== Extrait de page ==

Crédit photo VIRGINIE LEBLANC

C’est acté : les salariés travailleront plus longtemps. Pour les plus exposés aux contraintes physiques de leur métier se pose la question de leur départ anticipé de l’entreprise et de ses conditions. Et les DRH auront à mieux prévoir les parcours professionnels pour mieux protéger leurs salariés.

Alors que la loi sur les retraites promulguée le 20 janvier confirme l’allongement de la vie professionnelle, déjà instauré par la précédente réforme de 2010, elle prévoit aussi des mesures d’accompagnement pour les salariés les plus exposés à des métiers difficiles. Ainsi, le compte personnel de prévention de la pénibilité a pour but d’inciter les entreprises à réduire au maximum l’exposition de leurs salariés à des situations de pénibilité et de permettre aux salariés subissant des conditions de travail pénibles d’accéder à des postes moins exposés grâce à la formation, de réduire leur durée de travail ou de partir à la retraite de manière anticipée. « C’est une avancée majeure, une revendication de plus de dix ans qui prend enfin forme, se réjouit Hervé Garnier, secrétaire national de la CFDT*. On pourra articuler réparation, gestion des carrières et compensation, et ne pas rester dans la fatalité. Et si on fait le lien avec l’accord relatif à la qualité de vie au travail, c’est l’approche santé et sécurité qui évolue. »

===
== Données sources ==

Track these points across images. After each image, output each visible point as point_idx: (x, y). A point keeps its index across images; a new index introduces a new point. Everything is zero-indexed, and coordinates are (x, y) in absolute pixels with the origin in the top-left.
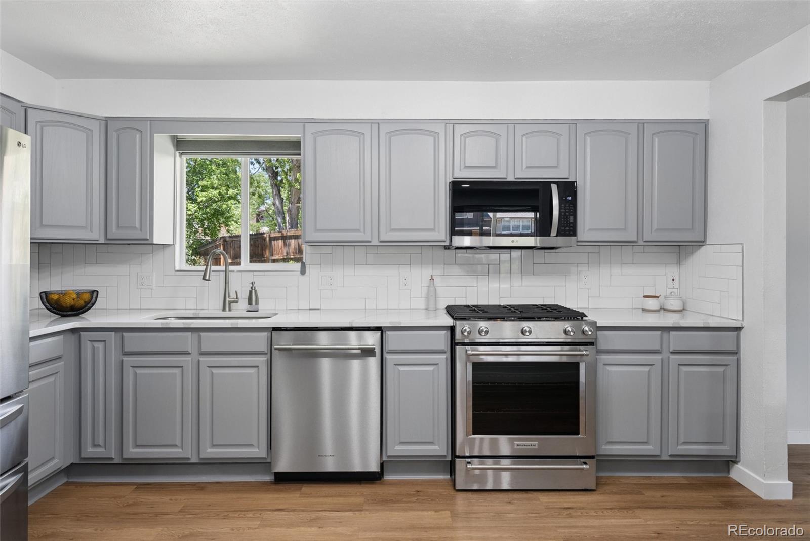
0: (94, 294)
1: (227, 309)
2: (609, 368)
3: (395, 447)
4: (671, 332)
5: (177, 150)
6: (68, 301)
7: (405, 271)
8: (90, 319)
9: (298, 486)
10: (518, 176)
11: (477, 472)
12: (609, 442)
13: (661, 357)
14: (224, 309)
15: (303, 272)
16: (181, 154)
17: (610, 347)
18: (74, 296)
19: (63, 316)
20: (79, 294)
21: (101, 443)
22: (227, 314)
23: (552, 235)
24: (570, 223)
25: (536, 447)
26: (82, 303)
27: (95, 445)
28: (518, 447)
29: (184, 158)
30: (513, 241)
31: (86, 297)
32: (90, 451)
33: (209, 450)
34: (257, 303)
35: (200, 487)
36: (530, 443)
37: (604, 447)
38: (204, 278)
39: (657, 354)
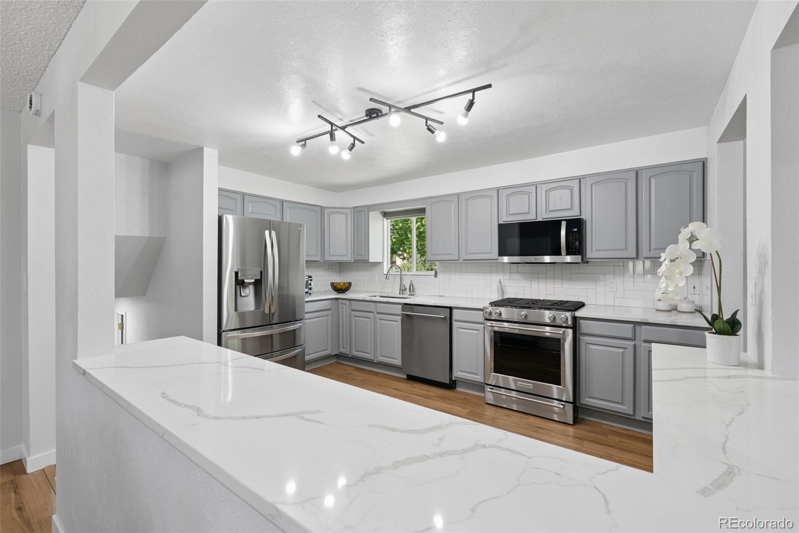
0: (350, 284)
1: (401, 293)
2: (591, 347)
3: (457, 372)
4: (643, 326)
5: (384, 217)
6: (339, 287)
7: (488, 277)
8: (349, 295)
9: (412, 382)
10: (544, 217)
11: (504, 397)
12: (590, 397)
13: (633, 343)
14: (400, 294)
15: (436, 275)
16: (387, 219)
17: (591, 332)
18: (342, 285)
19: (339, 293)
20: (344, 284)
21: (345, 347)
22: (401, 296)
23: (562, 254)
24: (576, 247)
25: (531, 388)
26: (344, 287)
27: (344, 348)
28: (520, 385)
29: (389, 220)
30: (536, 259)
31: (347, 285)
32: (342, 350)
33: (380, 358)
34: (413, 291)
35: (376, 374)
36: (527, 384)
37: (587, 399)
38: (386, 278)
39: (631, 341)
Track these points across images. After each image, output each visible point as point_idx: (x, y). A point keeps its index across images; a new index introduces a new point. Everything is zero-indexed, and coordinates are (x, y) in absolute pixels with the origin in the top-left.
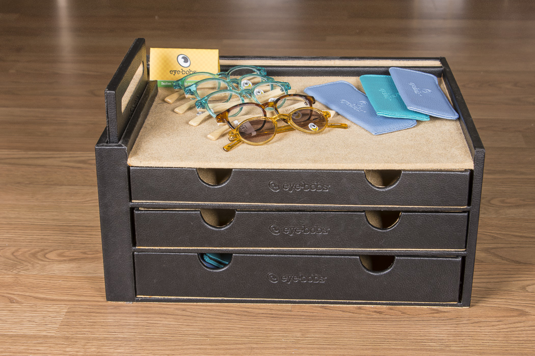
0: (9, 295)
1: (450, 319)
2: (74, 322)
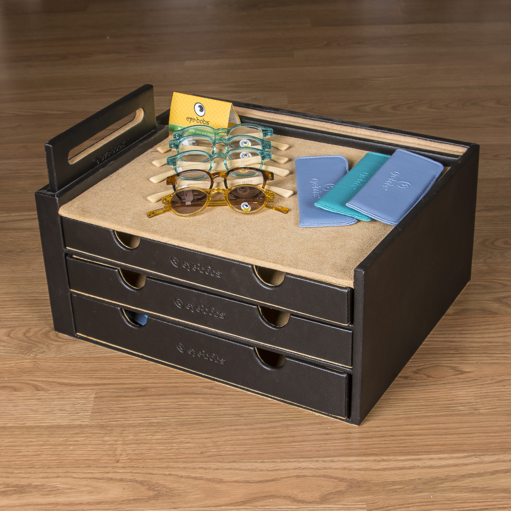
0: (33, 382)
1: (475, 380)
2: (105, 408)
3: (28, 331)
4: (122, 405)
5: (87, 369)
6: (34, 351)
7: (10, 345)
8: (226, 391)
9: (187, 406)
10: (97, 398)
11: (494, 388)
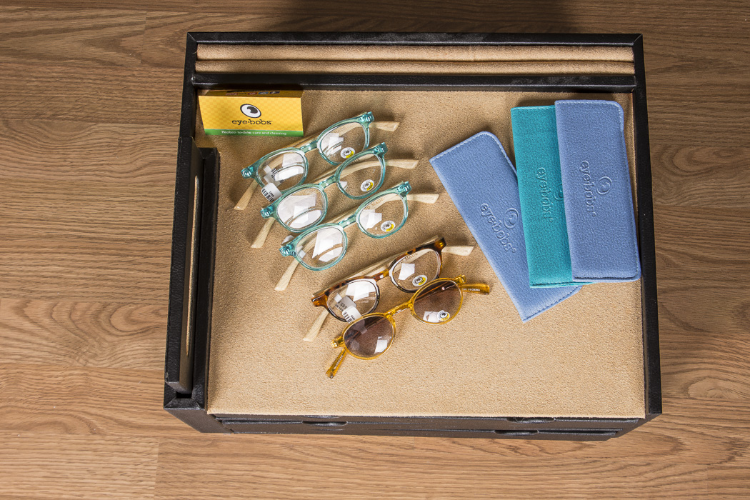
3: (73, 309)
4: (189, 471)
9: (263, 480)
10: (161, 454)
11: (613, 479)
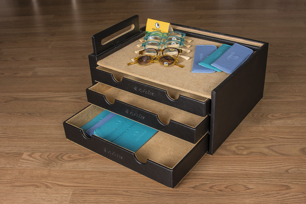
0: (46, 183)
1: (255, 193)
2: (75, 200)
3: (49, 155)
4: (84, 199)
5: (72, 177)
6: (50, 166)
7: (40, 162)
8: (134, 194)
9: (114, 202)
10: (73, 194)
11: (264, 199)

===

• **Consignes de travail**:
A: Recopiez fidèlement le passage de l'extrait sur la réforme des retraites qui va de « C’est acté : les » jusqu'à « protéger leurs salariés. ».
B: Rédigez la suite de l'extrait sur la réforme des retraites à partir de sa dernière phrase.
Les entrées n'ont aucun lien avec l'extrait sur la réforme des retraites.

• **Réponses fournies**:
A:
C’est acté : les salariés travailleront plus longtemps. Pour les plus exposés aux contraintes physiques de leur métier se pose la question de leur départ anticipé de l’entreprise et de ses conditions. Et les DRH auront à mieux prévoir les parcours professionnels pour mieux protéger leurs salariés.

B:
Reste que la fédération CGT de la construction continue de plaider pour la retraite à 55 ans pour les métiers pénibles: « Aujourd’hui, dans nos professions, à 55 ans, on est trop vieux pour travailler et trop jeune pour la retraite », scande-t-elle sur son site en appelant à une journée d’action ce 4 février.

Réparation et prévention

En associant réparation et prévention, la nouvelle réglementation n’aborde pas la question des expositions passées. « Les salariés les plus âgés en fin de carrière ont entendu parler d’un dispositif qui, en réalité, ne les concernera pas, insiste Gérard Rodriguez, conseiller confédéral de la CGT*. Il y aura une pression sociale très forte pour obtenir la réparation. Les actions de prévention n’auront plus aucun effet à leur égard. »

Dès 2009, dans la chimie, le lien a été fait entre pénibilité et retraite. « Cela a créé des tensions sociales et, chez Solvay, nous n’avons pas pu attendre la loi, se souvient Jean-Christophe Sciberras*, président de l’ANDRH et DRH de Solvay. En juin 2010, un accord a été signé, qui stipulait notamment que trente ans d’activité en travail de nuit posté donnaient droit au bénéfice de deux ans de départ anticipé. » Un dispositif de réparation qui a été adopté par Arkema et certaines entreprises pétrolières. Chez Fleury-Michon et Renault, dans des contextes et selon des modalités très différentes, les directions utilisent aussi la voie des départs anticipés, aux côtés de dispositifs de prévention, pour soulager les salariés exposés à des métiers usants (lire pp. 23 et 24). Mais toutes les entreprises ne sont pas prêtes à en assumer le financement.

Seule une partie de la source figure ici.